25 February 2013
Introducing Kieran Turner, the new public policy officer for the Evangelical Alliance in Scotland…
idea: What were you doing before you joined the Alliance?
Kieran: I’ve spent the last few years working in Scottish politics as an assistant to a couple of members of the Scottish parliament (MSPs). Immediately before joining the Alliance I was based in the gorgeous Highlands, and before that in the Scottish parliament in Edinburgh. Prior to that I worked in Glasgow doing youth and community work in a deprived part of the city.
What attracted you to the job?
I passionately believe that the gospel is for the whole of society and that includes the political world. The Church has a massive role to play in Scottish society and already does way more than most politicians realise. There are going to be increasing opportunities for the Church to play a positive role in Scotland over the coming years and I’m excited to hopefully play some part in making that happen. As we build credibility through our actions I’m hopeful this will also bring opportunities to speak prophetically into wider Scottish society.
What's been the highlight of your first few months?
Probably being paid to do something that I love. Apart from that it’s definitely been the variety of amazing people I’ve been able to meet and spend time with. It’s encouraging to know that all over Scotland there are passionate disciples of Jesus who are quietly advancing the Kingdom in a whole host of different ways.
What do you hope to achieve at work in the coming year?
I hope to let politicians know that we are good news. There is a perception among the establishment that evangelical Christians are negative and reactionary and we need to challenge that - and challenge ourselves - to be defined by what we are for rather than primarily what we are against. The next 18 months in Scotland are going to be massive and will be building to the biggest year in recent Scottish history with the Commonwealth Games, Ryder Cup and of course the referendum on independence in the space of a few months. The Alliance and the Scottish Church need to be ready for that so we’ll be developing a new advocacy strategy over the next few months as well as working with coalitions to make the most of these once-in-a-generation opportunities.
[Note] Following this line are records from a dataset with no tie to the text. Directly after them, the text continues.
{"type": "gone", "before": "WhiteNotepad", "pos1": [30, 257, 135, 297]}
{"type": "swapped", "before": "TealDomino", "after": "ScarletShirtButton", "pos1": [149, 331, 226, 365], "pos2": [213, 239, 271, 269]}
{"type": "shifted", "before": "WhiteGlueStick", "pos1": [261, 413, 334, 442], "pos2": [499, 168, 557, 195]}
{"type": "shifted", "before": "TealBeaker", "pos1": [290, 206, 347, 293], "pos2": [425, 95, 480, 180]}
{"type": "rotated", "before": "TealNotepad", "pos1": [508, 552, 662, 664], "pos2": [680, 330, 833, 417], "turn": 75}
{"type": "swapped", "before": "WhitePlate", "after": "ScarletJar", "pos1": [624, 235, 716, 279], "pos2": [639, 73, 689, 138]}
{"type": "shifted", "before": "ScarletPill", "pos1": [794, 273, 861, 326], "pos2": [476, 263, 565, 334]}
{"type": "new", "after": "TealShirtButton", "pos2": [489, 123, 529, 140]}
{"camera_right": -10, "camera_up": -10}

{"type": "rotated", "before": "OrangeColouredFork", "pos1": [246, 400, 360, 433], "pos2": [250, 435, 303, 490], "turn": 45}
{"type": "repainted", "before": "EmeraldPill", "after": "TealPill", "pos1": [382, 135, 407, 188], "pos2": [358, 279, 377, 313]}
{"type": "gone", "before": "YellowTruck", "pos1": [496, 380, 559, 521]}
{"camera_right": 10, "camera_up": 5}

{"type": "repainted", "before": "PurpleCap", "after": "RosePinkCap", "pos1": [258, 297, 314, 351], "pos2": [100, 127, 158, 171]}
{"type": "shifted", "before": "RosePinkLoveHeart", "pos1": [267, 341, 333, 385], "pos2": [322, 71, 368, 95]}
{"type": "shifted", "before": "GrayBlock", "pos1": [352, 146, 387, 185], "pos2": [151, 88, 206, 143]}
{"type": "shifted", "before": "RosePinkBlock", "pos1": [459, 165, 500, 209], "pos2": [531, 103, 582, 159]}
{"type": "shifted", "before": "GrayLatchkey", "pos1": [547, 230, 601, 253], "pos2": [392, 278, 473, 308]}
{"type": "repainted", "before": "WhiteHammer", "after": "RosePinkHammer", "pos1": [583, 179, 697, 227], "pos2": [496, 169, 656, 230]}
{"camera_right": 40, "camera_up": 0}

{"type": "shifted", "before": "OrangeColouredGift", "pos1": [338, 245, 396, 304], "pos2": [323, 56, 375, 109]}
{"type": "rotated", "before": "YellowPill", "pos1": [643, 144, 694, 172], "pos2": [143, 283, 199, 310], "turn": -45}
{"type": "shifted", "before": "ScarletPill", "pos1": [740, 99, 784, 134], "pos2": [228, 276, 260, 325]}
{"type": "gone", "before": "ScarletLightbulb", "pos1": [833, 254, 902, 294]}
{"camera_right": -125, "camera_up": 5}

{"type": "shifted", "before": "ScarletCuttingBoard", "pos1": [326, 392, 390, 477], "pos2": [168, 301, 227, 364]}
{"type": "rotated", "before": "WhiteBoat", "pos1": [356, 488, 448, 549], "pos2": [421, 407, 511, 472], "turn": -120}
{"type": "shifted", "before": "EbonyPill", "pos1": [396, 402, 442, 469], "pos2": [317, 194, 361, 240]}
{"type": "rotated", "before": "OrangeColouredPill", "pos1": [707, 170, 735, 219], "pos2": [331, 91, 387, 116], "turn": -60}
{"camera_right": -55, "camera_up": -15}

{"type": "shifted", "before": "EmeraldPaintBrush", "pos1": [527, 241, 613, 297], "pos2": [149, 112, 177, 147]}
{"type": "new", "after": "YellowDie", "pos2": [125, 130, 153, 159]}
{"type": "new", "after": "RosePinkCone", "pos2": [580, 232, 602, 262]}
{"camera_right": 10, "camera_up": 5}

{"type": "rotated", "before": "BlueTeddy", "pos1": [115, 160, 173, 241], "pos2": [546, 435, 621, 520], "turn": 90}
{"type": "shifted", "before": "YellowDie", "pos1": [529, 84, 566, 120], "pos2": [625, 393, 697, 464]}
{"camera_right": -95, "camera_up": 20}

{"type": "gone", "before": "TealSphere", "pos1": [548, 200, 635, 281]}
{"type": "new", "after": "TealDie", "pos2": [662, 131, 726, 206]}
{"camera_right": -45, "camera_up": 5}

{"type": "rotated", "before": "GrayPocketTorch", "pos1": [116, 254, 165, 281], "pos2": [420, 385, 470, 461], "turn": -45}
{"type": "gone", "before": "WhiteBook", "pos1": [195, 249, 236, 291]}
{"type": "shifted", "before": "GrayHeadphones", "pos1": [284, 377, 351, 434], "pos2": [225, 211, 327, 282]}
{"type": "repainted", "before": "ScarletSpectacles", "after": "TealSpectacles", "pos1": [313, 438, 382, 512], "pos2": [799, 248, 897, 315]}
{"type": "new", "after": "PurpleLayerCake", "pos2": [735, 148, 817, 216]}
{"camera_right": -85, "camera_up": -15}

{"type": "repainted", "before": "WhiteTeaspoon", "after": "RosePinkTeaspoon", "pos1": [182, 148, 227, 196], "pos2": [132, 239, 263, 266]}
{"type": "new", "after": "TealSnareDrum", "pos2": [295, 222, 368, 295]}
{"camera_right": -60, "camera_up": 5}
What's your prayer for Scotland?
My prayer is simply that God would transform Scotland. That Jesus would be Lord of Scotland and that individuals, communities and Scottish society would be transformed by the power of the gospel.
What do you do for fun?
Being Scottish, football is in my DNA, although I pretty much enjoy watching or playing any sport. I really enjoy going out to the cinema, concerts or the theatre. I love to explore new places and get into the outdoors, especially the Highlands. It was amazing living in Inverness. But if I had to pick one thing it’s probably eating out and trying new food. A good meal with good friends and good conversation – does it get any better?
The shape of church to come
Church in Scotland at this time is in an interesting place. It faces a number of complex issues: declining numbers, fragmentation, how to connect with the rapidly-changing cultures in which we live and work. Perhaps the biggest questions are around how we live faithfully as the people of God in this and future generations.
To help further the conversation, the Evangelical Alliance in Scotland were excited to be part of a coalition including International Christian College, Church of Scotland and others in bringing theological reflectors and writers Alan Hirsch and Mike Frost to Scotland. On the theme of, ‘the shape of the church to come’, they led discussions with both leaders and students. Day conferences were held in Glasgow, Edinburgh and Dundee and were all well attended. These days have helped the ongoing conversations about mission that are so important to our future.
In the next few months we hope to further these conversations through our Confidence in the Gospel work. Bonnie Thurston wrote How did the early Christians set out and journey in God’s direction?: “First, they took as magnetic north the person of Jesus Christ, his cross, passion and resurrection. Everything else was subordinate to their devotion to him.”
We hope to help the Church in Scotland to find where Jesus is leading it and to have the confidence to move in his direction.